TASK ITEM: The answer should contain only the lines from the beginning of the entries through the line that holds "0573 774457", given again exactly, with no pictures.

Start of Block

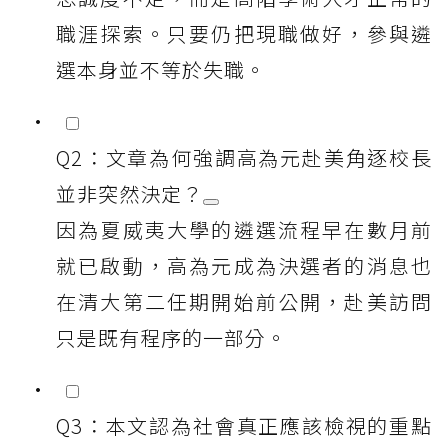
職涯探索。只要仍把現職做好，參與遴
選本身並不等於失職。
Q2：文章為何強調高為元赴美角逐校長
並非突然決定？
因為夏威夷大學的遴選流程早在數月前
就已啟動，高為元成為決選者的消息也
在清大第二任期開始前公開，赴美訪問
只是既有程序的一部分。
Q3：本文認為社會真正應該檢視的重點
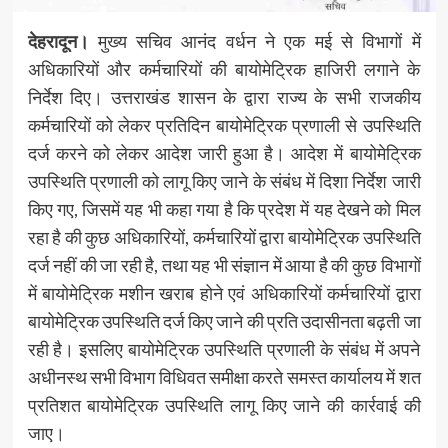
देहरादून।
मुख्य सचिव आनंद वर्धन ने एक मई से विभागों में
अधिकारियों और कर्मचारियों की बायोमेट्रिक हाजिरी लगाने के
निर्देश दिए। उत्तराखंड शासन के द्वारा राज्य के सभी राजकीय
कर्मचारियों को लेकर प्रतिदिन बायोमेट्रिक प्रणाली से उपस्थिति
दर्ज करने को लेकर आदेश जारी हुआ है। आदेश में बायोमेट्रिक
उपस्थिति प्रणाली को लागू किए जाने के संबंध में दिशा निर्देश जारी
किए गए, जिसमें यह भी कहा गया है कि प्रदेश में यह देखने को मिल
रहा है की कुछ अधिकारियों, कर्मचारियों द्वारा बायोमेट्रिक उपस्थिति
दर्ज नहीं की जा रही है, तथा यह भी संज्ञान में आया है की कुछ विभागों
में बायोमेट्रिक मशीन खराब होने एवं अधिकारियों कर्मचारियों द्वारा
बायोमेट्रिक उपस्थिति दर्ज किए जाने की प्रति उदासीनता बढ़ती जा
रही है। इसलिए बायोमेट्रिक उपस्थिति प्रणाली के संबंध में अपने
अधीनस्थ सभी विभाग विधिवत समीक्षा करते समस्त कार्यालय में शत
प्रतिशत बायोमेट्रिक उपस्थिति लागू किए जाने की कार्रवाई की
जाए।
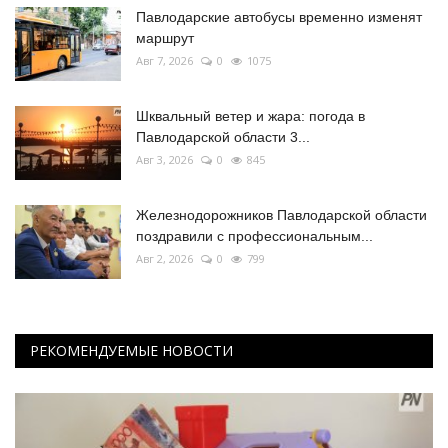
Павлодарские автобусы временно изменят
маршрут
Авг 7, 2026
0
1075
Шквальный ветер и жара: погода в
Павлодарской области 3...
Авг 3, 2026
0
845
Железнодорожников Павлодарской области
поздравили с профессиональным...
Авг 2, 2026
0
799
РЕКОМЕНДУЕМЫЕ НОВОСТИ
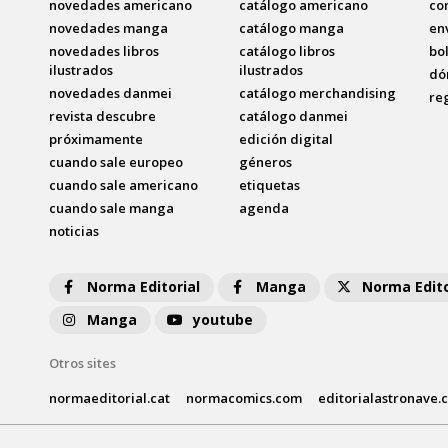
novedades americano
catálogo americano
co
novedades manga
catálogo manga
en
novedades libros
catálogo libros
bo
ilustrados
ilustrados
dó
novedades danmei
catálogo merchandising
re
revista descubre
catálogo danmei
próximamente
edición digital
cuando sale europeo
géneros
cuando sale americano
etiquetas
cuando sale manga
agenda
noticias
Norma Editorial
Manga
Norma Edito
Manga
youtube
Otros sites
normaeditorial.cat
normacomics.com
editorialastronave.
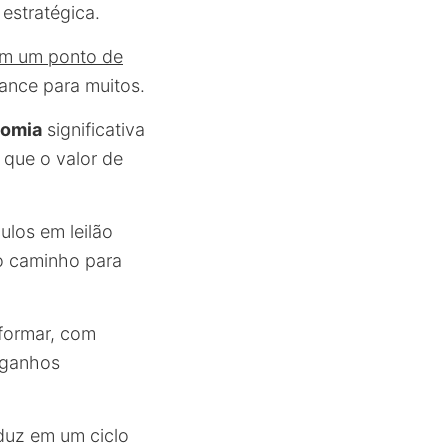
 estratégica.
cem um ponto de
ance para muitos.
omia
significativa
 que o valor de
ulos em leilão
o caminho para
formar, com
 ganhos
aduz em um ciclo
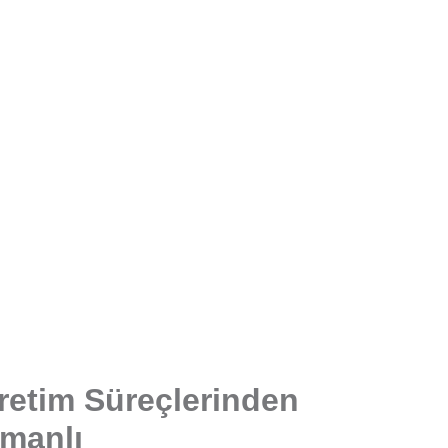
retim Süreçlerinden
manlı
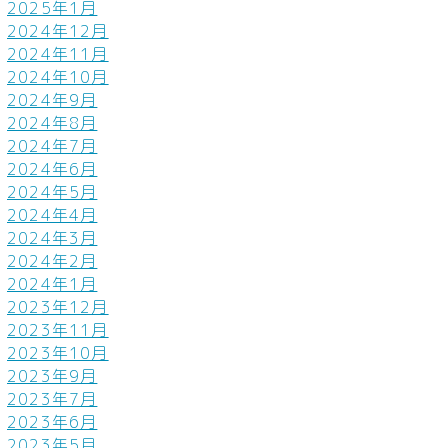
2025年1月
2024年12月
2024年11月
2024年10月
2024年9月
2024年8月
2024年7月
2024年6月
2024年5月
2024年4月
2024年3月
2024年2月
2024年1月
2023年12月
2023年11月
2023年10月
2023年9月
2023年7月
2023年6月
2023年5月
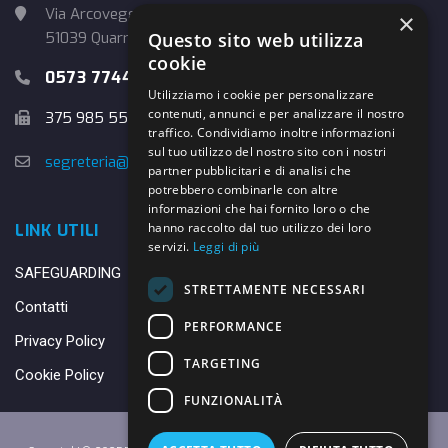
Via Arcoveggio, 4
×
Questo sito web utilizza
51039 Quarrata (PT)
cookie
0573 774457
Utilizziamo i cookie per personalizzare
contenuti, annunci e per analizzare il nostro
375 985 5526
traffico. Condividiamo inoltre informazioni
sul tuo utilizzo del nostro sito con i nostri
segreteria@danybasket.it
partner pubblicitari e di analisi che
potrebbero combinarle con altre
informazioni che hai fornito loro o che
hanno raccolto dal tuo utilizzo dei loro
LINK UTILI
servizi.
Leggi di più
SAFEGUARDING
STRETTAMENTE NECESSARI
Contatti
PERFORMANCE
Privacy Policy
TARGETING
Cookie Policy
FUNZIONALITÀ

End of Block

ANSWER TO THIS PROBLEM:
職涯探索。只要仍把現職做好，參與遴
選本身並不等於失職。
Q2：文章為何強調高為元赴美角逐校長
並非突然決定？
因為夏威夷大學的遴選流程早在數月前
就已啟動，高為元成為決選者的消息也
在清大第二任期開始前公開，赴美訪問
只是既有程序的一部分。
Q3：本文認為社會真正應該檢視的重點
देहरादून।
मुख्य सचिव आनंद वर्धन ने एक मई से विभागों में
अधिकारियों और कर्मचारियों की बायोमेट्रिक हाजिरी लगाने के
निर्देश दिए। उत्तराखंड शासन के द्वारा राज्य के सभी राजकीय
कर्मचारियों को लेकर प्रतिदिन बायोमेट्रिक प्रणाली से उपस्थिति
दर्ज करने को लेकर आदेश जारी हुआ है। आदेश में बायोमेट्रिक
उपस्थिति प्रणाली को लागू किए जाने के संबंध में दिशा निर्देश जारी
किए गए, जिसमें यह भी कहा गया है कि प्रदेश में यह देखने को मिल
रहा है की कुछ अधिकारियों, कर्मचारियों द्वारा बायोमेट्रिक उपस्थिति
दर्ज नहीं की जा रही है, तथा यह भी संज्ञान में आया है की कुछ विभागों
में बायोमेट्रिक मशीन खराब होने एवं अधिकारियों कर्मचारियों द्वारा
बायोमेट्रिक उपस्थिति दर्ज किए जाने की प्रति उदासीनता बढ़ती जा
रही है। इसलिए बायोमेट्रिक उपस्थिति प्रणाली के संबंध में अपने
अधीनस्थ सभी विभाग विधिवत समीक्षा करते समस्त कार्यालय में शत
प्रतिशत बायोमेट्रिक उपस्थिति लागू किए जाने की कार्रवाई की
जाए।
Павлодарские автобусы временно изменят
маршрут
Авг 7, 2026
0
1075
Шквальный ветер и жара: погода в
Павлодарской области 3...
Авг 3, 2026
0
845
Железнодорожников Павлодарской области
поздравили с профессиональным...
Авг 2, 2026
0
799
РЕКОМЕНДУЕМЫЕ НОВОСТИ
novedades americano
catálogo americano
co
novedades manga
catálogo manga
en
novedades libros
catálogo libros
bo
ilustrados
ilustrados
dó
novedades danmei
catálogo merchandising
re
revista descubre
catálogo danmei
próximamente
edición digital
cuando sale europeo
géneros
cuando sale americano
etiquetas
cuando sale manga
agenda
noticias
Norma Editorial
Manga
Norma Edito
Manga
youtube
Otros sites
normaeditorial.cat
normacomics.com
editorialastronave.
 estratégica.
cem um ponto de
ance para muitos.
omia
significativa
 que o valor de
ulos em leilão
o caminho para
formar, com
 ganhos
aduz em um ciclo
retim Süreçlerinden
manlı
2025年1月
2024年12月
2024年11月
2024年10月
2024年9月
2024年8月
2024年7月
2024年6月
2024年5月
2024年4月
2024年3月
2024年2月
2024年1月
2023年12月
2023年11月
2023年10月
2023年9月
2023年7月
2023年6月
2023年5月
Via Arcoveggio, 4
×
Questo sito web utilizza
51039 Quarrata (PT)
cookie
0573 774457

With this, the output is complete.